Lewis and Clark salt-making re-enactment returns

Published 3:33 am Thursday, September 27, 2018

The Salt Makers in Seaside in 2013.

Historians and historical interpreters are back in Seaside to celebrate one of Seaside’s most historic moments. 

From 9 a.m. to 5 p.m. Saturday, Oct. 6, the Lewis and Clark Salt Makers will return to Seaside to spend a day making salt on the beach just off Avenue U and the Prom.

This day-long re-enactment of five members of Lewis and Clark’s expedition party making their own salt after their last supply of salt from St. Louis ran out kicks off a six-day national conference of the 50th annual meeting of the Lewis and Clark Trail Heritage Foundation.

According to John Orthmann of the Pacific Northwest Living Historians, interpreters from the Pacific Northwest Living Historians will bring to life the salt camp that existed in Seaside for several months when Lewis and Clark explorers established camp here 212 years ago.

According to historical record, on Dec. 28, 1805, Capt. Meriwether Lewis and Capt. William Clark sent forth a special five man detachment from their just-completed winter quarters at Fort Clatsop. The men traveled overland from the fort along the coast, searching for the best location to make salt. On Jan. 1, 1806, the fifth day of their search, they located an ideal position, the beach of present-day Seaside, where they set up camp. Along with several other men who rotated in and out of the salt camp, this detachment made salt by boiling water for nearly two months, enduring wet winter weather, before taking up all the salt they made, and returning to Fort Clatsop.

Larry McClure of the Lewis and Clark Trail Heritage Foundation, Oregon Chapter, said this isn’t the first time a re-enactment of this type has taken place in Seaside.

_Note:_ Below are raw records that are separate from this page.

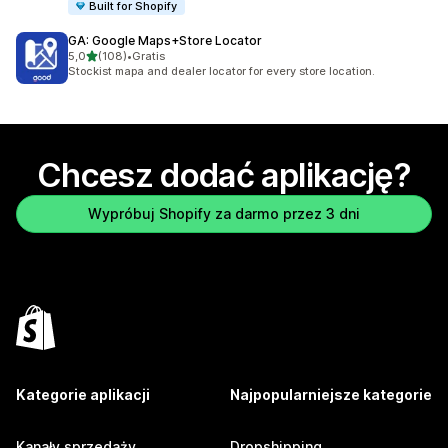
Built for Shopify
GA: Google Maps+Store Locator
na 5 gwiazdek
5,0
(108)
•
Gratis
Łączna liczba recenzji: 108
Stockist mapa and dealer locator for every store location.
Chcesz dodać aplikację?
Wypróbuj Shopify za darmo przez 3 dni
Kategorie aplikacji
Najpopularniejsze kategorie
Kanały sprzedaży
Dropshipping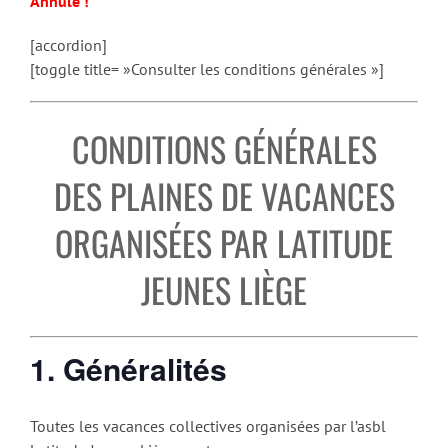
Annulé !
[accordion]
[toggle title= »Consulter les conditions générales »]
CONDITIONS GÉNÉRALES
DES PLAINES DE VACANCES
ORGANISÉES PAR LATITUDE
JEUNES LIÈGE
1. Généralités
Toutes les vacances collectives organisées par l’asbl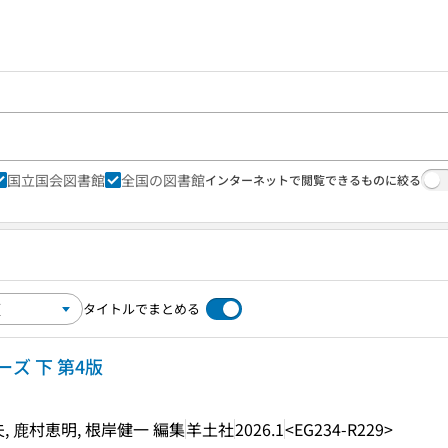
国立国会図書館
全国の図書館
インターネットで閲覧できるものに絞る
タイトルでまとめる
ズ 下 第4版
, 鹿村恵明, 根岸健一 編集
羊土社
2026.1
<EG234-R229>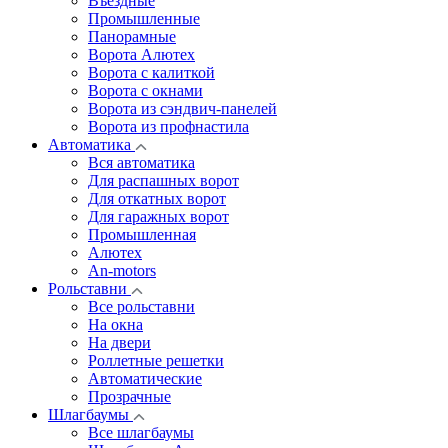
Въездные
Промышленные
Панорамные
Ворота Алютех
Ворота с калиткой
Ворота c окнами
Ворота из сэндвич-панелей
Ворота из профнастила
Автоматика
Вся автоматика
Для распашных ворот
Для откатных ворот
Для гаражных ворот
Промышленная
Алютех
An-motors
Рольставни
Все рольставни
На окна
На двери
Роллетные решетки
Автоматические
Прозрачные
Шлагбаумы
Все шлагбаумы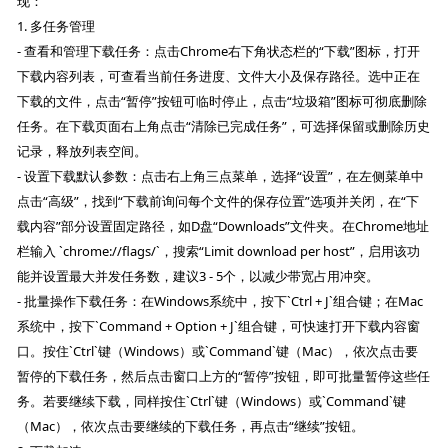
现：
1. 多任务管理
- 查看和管理下载任务：点击Chrome右下角状态栏的“下载”图标，打开
下载内容列表，可查看当前任务进度、文件大小及保存路径。选中正在
下载的文件，点击“暂停”按钮可临时停止，点击“垃圾箱”图标可彻底删除
任务。在下载页面右上角点击“清除已完成任务”，可选择保留或删除历史
记录，释放列表空间。
- 设置下载默认参数：点击右上角三点菜单，选择“设置”，在左侧菜单中
点击“高级”，找到“下载前询问每个文件的保存位置”选项并关闭，在“下
载内容”部分设置固定路径，如D盘“Downloads”文件夹。在Chrome地址
栏输入 `chrome://flags/`，搜索“Limit download per host”，启用该功
能并设置最大并发任务数，建议3 - 5个，以减少带宽占用冲突。
- 批量操作下载任务：在Windows系统中，按下`Ctrl + J`组合键；在Mac
系统中，按下`Command + Option + J`组合键，可快速打开下载内容窗
口。按住`Ctrl`键（Windows）或`Command`键（Mac），依次点击要
暂停的下载任务，然后点击窗口上方的“暂停”按钮，即可批量暂停这些任
务。若要继续下载，同样按住`Ctrl`键（Windows）或`Command`键
（Mac），依次点击要继续的下载任务，再点击“继续”按钮。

“The interpreters from the Pacific Northwest Living Historians are really committed people,” McClure said. “Of course they’re not the same age as the men in the expedition who were probably in their 20s and 30s.”

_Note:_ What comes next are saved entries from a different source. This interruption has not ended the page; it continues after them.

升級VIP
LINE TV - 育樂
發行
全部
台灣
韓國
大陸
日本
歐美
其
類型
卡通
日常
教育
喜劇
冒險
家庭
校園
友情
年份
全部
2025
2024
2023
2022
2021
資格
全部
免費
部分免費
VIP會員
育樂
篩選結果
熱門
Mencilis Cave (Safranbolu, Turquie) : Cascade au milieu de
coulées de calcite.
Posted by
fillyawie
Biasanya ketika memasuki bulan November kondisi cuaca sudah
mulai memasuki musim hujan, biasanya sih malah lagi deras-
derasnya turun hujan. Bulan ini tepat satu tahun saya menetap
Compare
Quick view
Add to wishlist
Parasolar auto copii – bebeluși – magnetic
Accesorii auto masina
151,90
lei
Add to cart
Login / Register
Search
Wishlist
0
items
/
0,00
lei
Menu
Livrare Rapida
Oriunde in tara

The historians will set up on the evening of Oct. 5, with fires through the weekend. “They’ll be boiling the water and dipping it up.” After salt is made, the interpreters will stage a presentation of the salt to Captain Lewis at Fort Clatsop.

On any ordinary day, tourists walking the south portion of the Prom stop and look at the Oregon State Parks sign about the Lewis and Clark Expedition salt making, with the heading, “A convenient place for making salt.” The salt, they learn from reading the sign, was used to flavor and make more palatable the diet the men were eating, which, to a large degree, was made up of things they caught.

McClure said he anticipated 200 members of the Trail Heritage Foundation are expected to attend the six-day national conference. “Every year they meet along the Lewis and Clark Trail,” he said.

Last year, the group met in Billings, Montana, and next year, in St. Louis. This is the first time the meeting has been in Astoria since 1974, McClure said.

The day of salt making is free and open to the public. It’s happening in collaboration with the Seaside Museum and Historical Society; Seaside Public Works; the Clatsop County Work Crew; The Tides By The Sea Motel and the Oregon Parks and Recreation Department.

“The salt making is the grand opening of the conference,” McClure said. “Everybody loves to see the reenactment.”